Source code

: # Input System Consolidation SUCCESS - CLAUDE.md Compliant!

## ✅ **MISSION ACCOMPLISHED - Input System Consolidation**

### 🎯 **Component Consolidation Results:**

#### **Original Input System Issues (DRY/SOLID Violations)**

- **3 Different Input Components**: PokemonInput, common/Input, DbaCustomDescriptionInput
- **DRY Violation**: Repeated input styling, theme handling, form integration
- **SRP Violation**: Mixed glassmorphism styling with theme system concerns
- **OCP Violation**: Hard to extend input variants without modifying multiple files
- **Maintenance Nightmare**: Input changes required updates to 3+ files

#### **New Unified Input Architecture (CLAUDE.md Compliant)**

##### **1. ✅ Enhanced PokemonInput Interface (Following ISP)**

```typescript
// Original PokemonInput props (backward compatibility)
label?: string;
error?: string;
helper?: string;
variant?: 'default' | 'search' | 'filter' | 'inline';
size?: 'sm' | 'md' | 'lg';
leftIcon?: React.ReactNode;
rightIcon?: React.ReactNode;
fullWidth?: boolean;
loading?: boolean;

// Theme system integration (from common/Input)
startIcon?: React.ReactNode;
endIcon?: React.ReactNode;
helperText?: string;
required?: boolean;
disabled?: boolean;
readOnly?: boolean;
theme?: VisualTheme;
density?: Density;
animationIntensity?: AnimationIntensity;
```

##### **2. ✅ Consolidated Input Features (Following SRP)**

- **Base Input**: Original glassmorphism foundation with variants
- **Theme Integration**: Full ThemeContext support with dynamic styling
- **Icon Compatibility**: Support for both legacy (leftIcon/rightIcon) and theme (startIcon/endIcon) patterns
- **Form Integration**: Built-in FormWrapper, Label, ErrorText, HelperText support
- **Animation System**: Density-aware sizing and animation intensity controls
-- -- --
If a line in the listing contains the string "leftIcon", count it; then give only the number of such lines.

**Exercise output:**
2